═══ Material provided

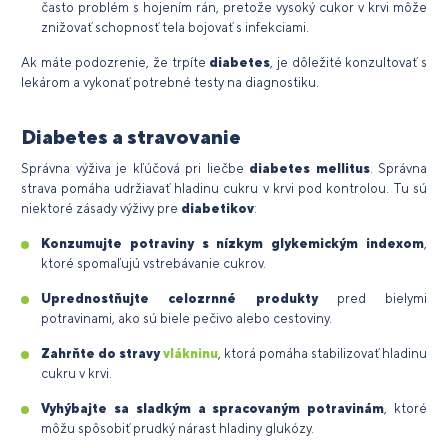
často problém s hojením rán, pretože vysoký cukor v krvi môže
znižovať schopnosť tela bojovať s infekciami.
Ak máte podozrenie, že trpíte
diabetes
, je dôležité konzultovať s
lekárom a vykonať potrebné testy na diagnostiku.
Diabetes a stravovanie
Správna výživa je kľúčová pri liečbe
diabetes mellitus
. Správna
strava pomáha udržiavať hladinu cukru v krvi pod kontrolou. Tu sú
niektoré zásady výživy pre
diabetikov
:
Konzumujte potraviny s nízkym glykemickým indexom
,
ktoré spomaľujú vstrebávanie cukrov.
Uprednostňujte celozrnné
produkty
pred bielymi
potravinami, ako sú biele pečivo alebo cestoviny.
Zahrňte do stravy
vlákninu
, ktorá pomáha stabilizovať hladinu
cukru v krvi.
Vyhýbajte sa sladkým a spracovaným potravinám
, ktoré
môžu spôsobiť prudký nárast hladiny glukózy.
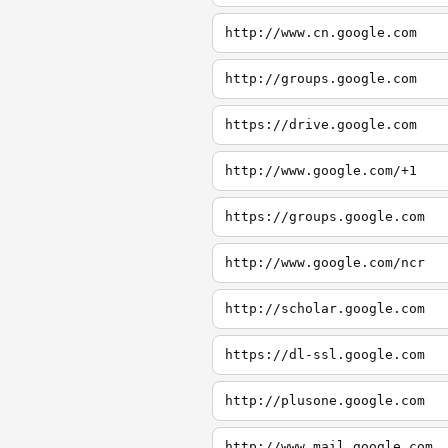
http://www.cn.google.com
http://groups.google.com
https://drive.google.com
http://www.google.com/+1
https://groups.google.com
http://www.google.com/ncr
http://scholar.google.com
https://dl-ssl.google.com
http://plusone.google.com
http://www.mail.google.com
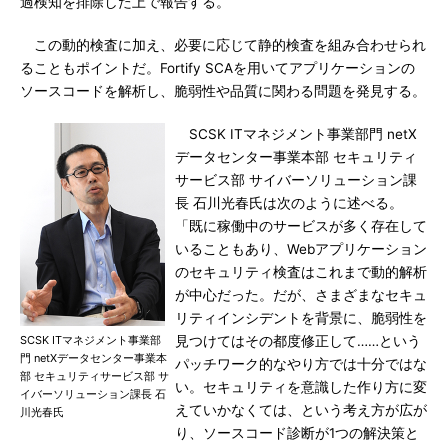
過検知を排除した上で報告する。
この動的検査に加え、必要に応じて静的検査を組み合わせられ
ることもポイントだ。Fortify SCAを用いてアプリケーションの
ソースコードを解析し、脆弱性や品質に関わる問題を発見する。
SCSK ITマネジメント事業部門 netX
データセンター事業本部 セキュリティ
サービス部 サイバーソリューション課
長 石川光春氏は次のように述べる。
「既に稼働中のサービスが多く存在して
いることもあり、Webアプリケーション
のセキュリティ検査はこれまで動的解析
が中心だった。だが、さまざまなセキュ
リティインシデントを背景に、脆弱性を
SCSK ITマネジメント事業部
見つけてはその都度修正して……という
門 netXデータセンター事業本
パッチワーク的なやり方では十分ではな
部 セキュリティサービス部 サ
い。セキュリティを意識した作り方に変
イバーソリューション課長 石
えていかなくては、という考え方が広が
川光春氏
り、ソースコード診断が1つの解決策と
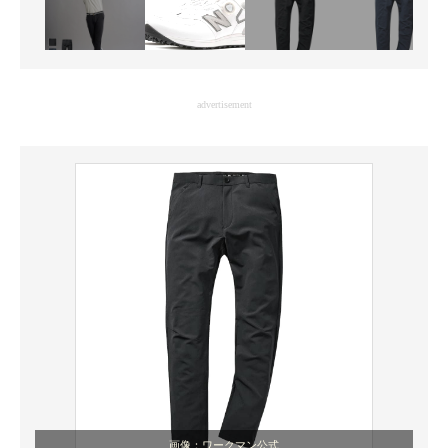
advertisement
画像：ワークマン公式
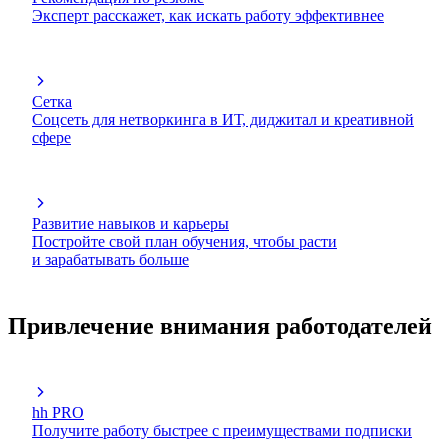
Эксперт расскажет, как искать работу эффективнее
Сетка
Соцсеть для нетворкинга в ИТ, диджитал и креативной
сфере
Развитие навыков и карьеры
Постройте свой план обучения, чтобы расти
и зарабатывать больше
Привлечение внимания работодателей
hh PRO
Получите работу быстрее с преимуществами подписки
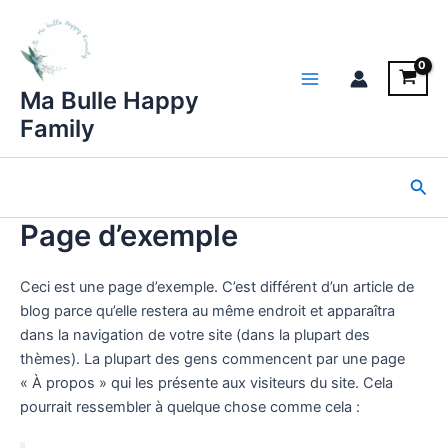
Aller
au
contenu
Main
Ma Bulle Happy
Family
Menu
Rec
Page d’exemple
Ceci est une page d’exemple. C’est différent d’un article de
blog parce qu’elle restera au même endroit et apparaîtra
dans la navigation de votre site (dans la plupart des
thèmes). La plupart des gens commencent par une page
« À propos » qui les présente aux visiteurs du site. Cela
pourrait ressembler à quelque chose comme cela :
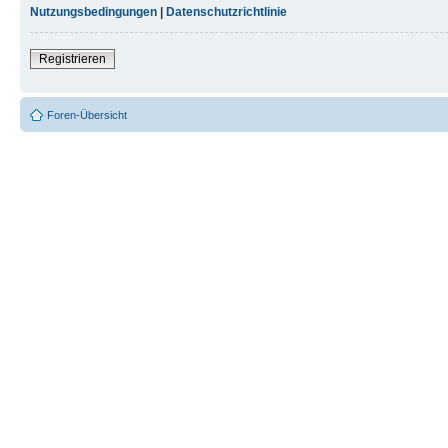
Nutzungsbedingungen
|
Datenschutzrichtlinie
Registrieren
Foren-Übersicht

══════

Transcribe each record above exactly, leaving every picture out of the copy.

často problém s hojením rán, pretože vysoký cukor v krvi môže
znižovať schopnosť tela bojovať s infekciami.
Ak máte podozrenie, že trpíte
diabetes
, je dôležité konzultovať s
lekárom a vykonať potrebné testy na diagnostiku.
Diabetes a stravovanie
Správna výživa je kľúčová pri liečbe
diabetes mellitus
. Správna
strava pomáha udržiavať hladinu cukru v krvi pod kontrolou. Tu sú
niektoré zásady výživy pre
diabetikov
:
Konzumujte potraviny s nízkym glykemickým indexom
,
ktoré spomaľujú vstrebávanie cukrov.
Uprednostňujte celozrnné
produkty
pred bielymi
potravinami, ako sú biele pečivo alebo cestoviny.
Zahrňte do stravy
vlákninu
, ktorá pomáha stabilizovať hladinu
cukru v krvi.
Vyhýbajte sa sladkým a spracovaným potravinám
, ktoré
môžu spôsobiť prudký nárast hladiny glukózy.
http://www.cn.google.com
http://groups.google.com
https://drive.google.com
http://www.google.com/+1
https://groups.google.com
http://www.google.com/ncr
http://scholar.google.com
https://dl-ssl.google.com
http://plusone.google.com
http://www.mail.google.com
過検知を排除した上で報告する。
この動的検査に加え、必要に応じて静的検査を組み合わせられ
ることもポイントだ。Fortify SCAを用いてアプリケーションの
ソースコードを解析し、脆弱性や品質に関わる問題を発見する。
SCSK ITマネジメント事業部門 netX
データセンター事業本部 セキュリティ
サービス部 サイバーソリューション課
長 石川光春氏は次のように述べる。
「既に稼働中のサービスが多く存在して
いることもあり、Webアプリケーション
のセキュリティ検査はこれまで動的解析
が中心だった。だが、さまざまなセキュ
リティインシデントを背景に、脆弱性を
SCSK ITマネジメント事業部
見つけてはその都度修正して……という
門 netXデータセンター事業本
パッチワーク的なやり方では十分ではな
部 セキュリティサービス部 サ
い。セキュリティを意識した作り方に変
イバーソリューション課長 石
えていかなくては、という考え方が広が
川光春氏
り、ソースコード診断が1つの解決策と
advertisement
画像：ワークマン公式
Эксперт расскажет, как искать работу эффективнее
Сетка
Соцсеть для нетворкинга в ИТ, диджитал и креативной
сфере
Развитие навыков и карьеры
Постройте свой план обучения, чтобы расти
и зарабатывать больше
Привлечение внимания работодателей
hh PRO
Получите работу быстрее с преимуществами подписки
Aller
au
contenu
Main
Ma Bulle Happy
Family
Menu
Rec
Page d’exemple
Ceci est une page d’exemple. C’est différent d’un article de
blog parce qu’elle restera au même endroit et apparaîtra
dans la navigation de votre site (dans la plupart des
thèmes). La plupart des gens commencent par une page
« À propos » qui les présente aux visiteurs du site. Cela
pourrait ressembler à quelque chose comme cela :
Nutzungsbedingungen
|
Datenschutzrichtlinie
Registrieren
Foren-Übersicht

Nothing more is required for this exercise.